● **TASK**:
Can you quote the records below in full, word for word?

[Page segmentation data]
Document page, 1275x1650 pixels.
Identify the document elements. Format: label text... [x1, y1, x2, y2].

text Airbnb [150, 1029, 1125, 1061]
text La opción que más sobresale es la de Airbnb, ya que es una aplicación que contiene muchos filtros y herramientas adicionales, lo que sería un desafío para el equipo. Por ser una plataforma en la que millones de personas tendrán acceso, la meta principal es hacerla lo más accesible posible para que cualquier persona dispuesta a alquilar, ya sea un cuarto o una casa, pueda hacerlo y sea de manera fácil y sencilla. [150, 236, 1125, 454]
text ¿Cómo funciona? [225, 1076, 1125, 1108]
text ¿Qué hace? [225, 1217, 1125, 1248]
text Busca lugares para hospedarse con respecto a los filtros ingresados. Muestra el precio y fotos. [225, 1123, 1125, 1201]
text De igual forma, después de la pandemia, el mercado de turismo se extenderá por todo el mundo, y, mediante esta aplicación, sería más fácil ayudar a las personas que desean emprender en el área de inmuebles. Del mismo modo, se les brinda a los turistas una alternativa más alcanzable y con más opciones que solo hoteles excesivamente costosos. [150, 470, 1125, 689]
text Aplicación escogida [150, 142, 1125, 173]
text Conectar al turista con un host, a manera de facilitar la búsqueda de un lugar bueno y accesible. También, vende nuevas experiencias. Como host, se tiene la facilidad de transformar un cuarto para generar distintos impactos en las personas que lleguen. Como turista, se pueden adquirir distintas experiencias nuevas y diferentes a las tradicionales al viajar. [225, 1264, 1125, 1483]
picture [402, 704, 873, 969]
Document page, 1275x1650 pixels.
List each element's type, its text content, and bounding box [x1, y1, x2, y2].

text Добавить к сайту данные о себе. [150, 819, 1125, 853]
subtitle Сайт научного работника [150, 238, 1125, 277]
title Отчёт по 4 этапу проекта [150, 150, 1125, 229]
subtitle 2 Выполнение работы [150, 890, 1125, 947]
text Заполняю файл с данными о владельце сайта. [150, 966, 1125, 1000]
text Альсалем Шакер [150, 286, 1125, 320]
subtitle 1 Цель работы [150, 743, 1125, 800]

● **RESPONSE TO THIS TASK**:
Document page, 1275x1650 pixels.
Identify the document elements. Format: label text... [x1, y1, x2, y2].

text Airbnb [150, 1029, 1125, 1061]
text La opción que más sobresale es la de Airbnb, ya que es una aplicación que contiene muchos filtros y herramientas adicionales, lo que sería un desafío para el equipo. Por ser una plataforma en la que millones de personas tendrán acceso, la meta principal es hacerla lo más accesible posible para que cualquier persona dispuesta a alquilar, ya sea un cuarto o una casa, pueda hacerlo y sea de manera fácil y sencilla. [150, 236, 1125, 454]
text ¿Cómo funciona? [225, 1076, 1125, 1108]
text ¿Qué hace? [225, 1217, 1125, 1248]
text Busca lugares para hospedarse con respecto a los filtros ingresados. Muestra el precio y fotos. [225, 1123, 1125, 1201]
text De igual forma, después de la pandemia, el mercado de turismo se extenderá por todo el mundo, y, mediante esta aplicación, sería más fácil ayudar a las personas que desean emprender en el área de inmuebles. Del mismo modo, se les brinda a los turistas una alternativa más alcanzable y con más opciones que solo hoteles excesivamente costosos. [150, 470, 1125, 689]
text Aplicación escogida [150, 142, 1125, 173]
text Conectar al turista con un host, a manera de facilitar la búsqueda de un lugar bueno y accesible. También, vende nuevas experiencias. Como host, se tiene la facilidad de transformar un cuarto para generar distintos impactos en las personas que lleguen. Como turista, se pueden adquirir distintas experiencias nuevas y diferentes a las tradicionales al viajar. [225, 1264, 1125, 1483]
picture [402, 704, 873, 969]
Document page, 1275x1650 pixels.
List each element's type, its text content, and bounding box [x1, y1, x2, y2].

text Добавить к сайту данные о себе. [150, 819, 1125, 853]
subtitle Сайт научного работника [150, 238, 1125, 277]
title Отчёт по 4 этапу проекта [150, 150, 1125, 229]
subtitle 2 Выполнение работы [150, 890, 1125, 947]
text Заполняю файл с данными о владельце сайта. [150, 966, 1125, 1000]
text Альсалем Шакер [150, 286, 1125, 320]
subtitle 1 Цель работы [150, 743, 1125, 800]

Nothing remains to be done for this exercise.